Aim of the task: Set out the records below again exactly; skip the images.

Supplied data:
^^^^

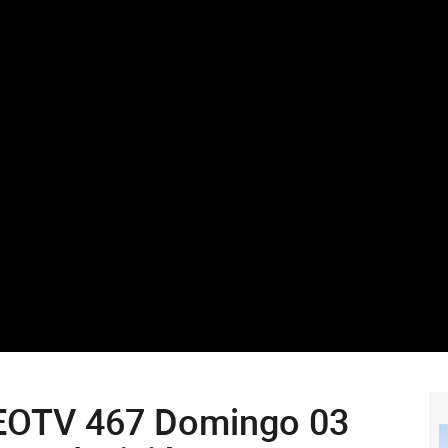
 EOTV 467 Domingo 03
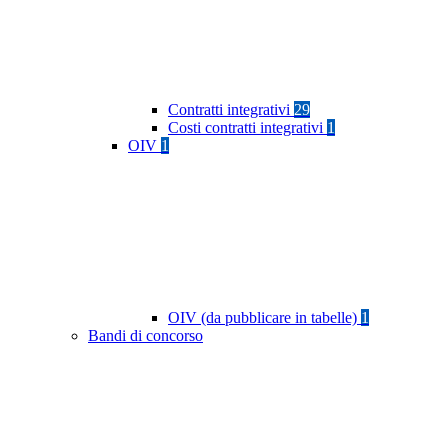
Contratti integrativi
29
Costi contratti integrativi
1
OIV
1
OIV (da pubblicare in tabelle)
1
Bandi di concorso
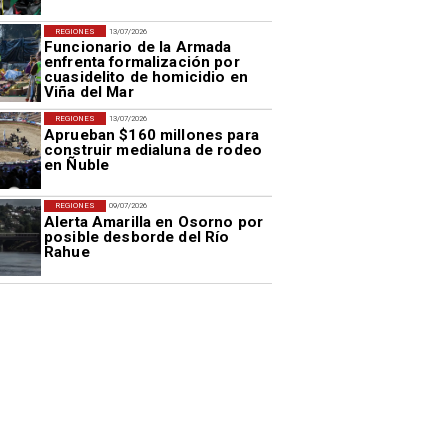
REGIONES
13/07/2026
Funcionario de la Armada
enfrenta formalización por
cuasidelito de homicidio en
Viña del Mar
REGIONES
13/07/2026
Aprueban $160 millones para
construir medialuna de rodeo
en Ñuble
REGIONES
09/07/2026
Alerta Amarilla en Osorno por
posible desborde del Río
Rahue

^^^^

Output of the exercise:
 EOTV 467 Domingo 03
Contratti integrativi
29
Costi contratti integrativi
1
OIV
1
OIV (da pubblicare in tabelle)
1
Bandi di concorso
REGIONES
13/07/2026
Funcionario de la Armada
enfrenta formalización por
cuasidelito de homicidio en
Viña del Mar
REGIONES
13/07/2026
Aprueban $160 millones para
construir medialuna de rodeo
en Ñuble
REGIONES
09/07/2026
Alerta Amarilla en Osorno por
posible desborde del Río
Rahue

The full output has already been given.